Title: Accurata Utopiae Tabula Das ist Der Neu entdeckten Schalk=Welt oder des so offt benannten, und doch nmie erkannten Schlaraffenlandes . . .
Map Maker: Matthaus Seutter
Place / Date: Augsburg / 1730
Coloring: Hand Colored
Size: 22 x 18.75 inches
Condition: Very Good condition with just very few tiny wormholes
Despite the name Utopia in the title this is not Thomas More's ideal society: Schlarraffenlandes is the German Fool's Paradise, a land of vice and debauchery, from a satire by Hans Sachs in the 16th century. Divided into 19 regions with such names as the Kingdom of Extravagance, Empire of Fat Stomachs, Land of Indolence and Land of Gluttony. To the north is the Terra Sancta Incognita (Unknown Land of Religion) where Jerusalem is shown shining from a mountaintop. The large title cartouche is decorated by figures representing gambling, drunkenness, lust and extravagence
Seutter's rare edition of the map of Utopia (Schlaraffenlande), one of several to apppear in the early part of the 18th Century. Schlaraffenland is the German conception of Utopia, an imaginary land of idleness and luxury, where, as described in the 16th Century satire of Hans Sachs, chickens, geese, and pigeons fly around already cooked and waiting to be eaten, and every house is surrounded by a hedge of sausage. Seutter's map expands this theme considerably, and his Schlaraffenland becomes the land of all vice with names like Mammon, Stomach Empire, Land of Booze, Republic of Venerea, Tobacco Island, Prodigal Kingdom, etc., all surrounded by four others: the kingdoms of Youth and Old Age, Terra Sancta Incognita at the top, and Tartari Regnu -- the nether regions -- at the bottom. The geography is shown in remarkable detail, and described at length in a large book that was published at the same time. The numerous place-names on the map are nearly all puns, such as Alamode, Bacchanalia, and Cortisan; many of them are quite crude.
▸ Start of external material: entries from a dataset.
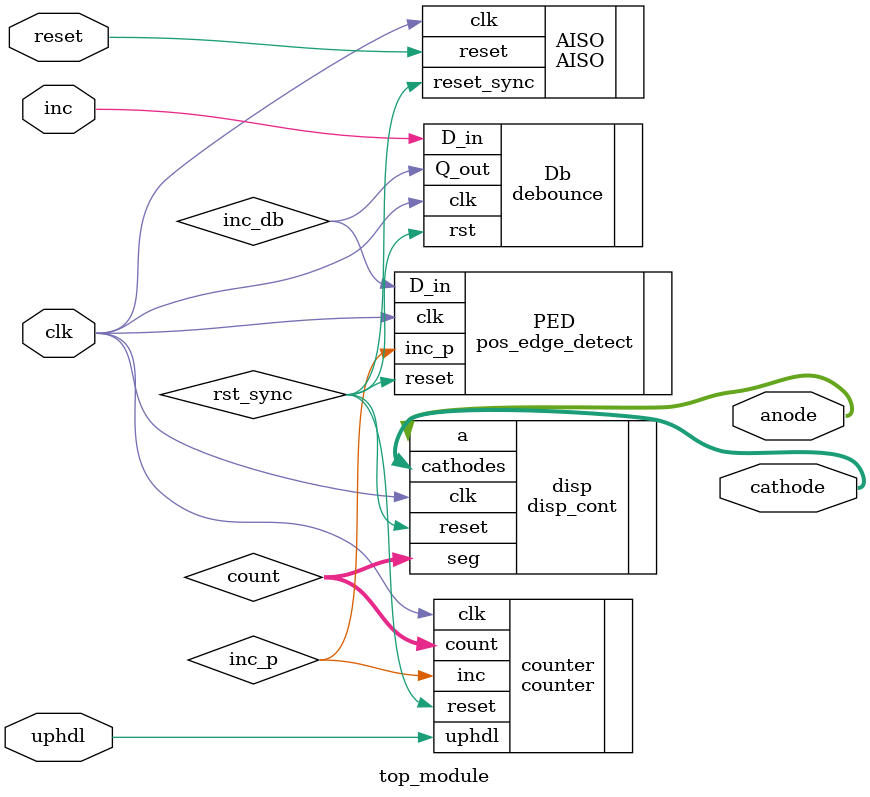
<source format=v>
`timescale 1ns / 1ps
module top_module(reset, clk, inc, uphdl, anode, cathode);

    input reset, clk, inc, uphdl;
    output [6:0] cathode;    // Cathodes for Seven-Segment Display
    output [7:0] anode;      // Anodes for Seven-Segment Display
    
    wire  rst_sync, inc_db, inc_p;
    
    wire [15:0] count;
    
    AISO           AISO(.reset      (     reset),
                        .clk        (       clk),
                        .reset_sync (  rst_sync)
                       );
	        //  (clk, reset, D_in, Q_out)
    debounce Db( .clk(clk), .rst(rst_sync), .D_in(inc), .Q_out(inc_db));
                       
	pos_edge_detect PED(.D_in       (    inc_db),    // Input
	                    .clk        (       clk),    // Input
	                    .reset      (  rst_sync),    // Input
	                    .inc_p      (     inc_p)     // Output
	                    );
	                    
	counter     counter(.clk        (       clk),    // Input
                        .reset      (  rst_sync),    // Input
                        .uphdl      (     uphdl),    // Input
                        .inc        (     inc_p),    // Input
                        .count      (     count)     // Output
                        );
    disp_cont   disp(  .clk         (       clk),    //  Input
                       .reset       (  rst_sync),    //  Input
                       .seg         (     count),    //  Input
                       .a           (     anode),    // Output
                       .cathodes    (   cathode)     // Output
                    );
	
	
	
endmodule

</source>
To the north is New Jerusalem, in the unknown country of the pious; to the south is the kingdom of Hell, where all the inhabitants of Schlaraffenland will eventually arrive.
Schlaraffenland maps were issued by Dutch and German mapmakers between about 1700 and 1750. The present example by Seutter is perhaps the scarcest, with a large ornate cartouche and striking color.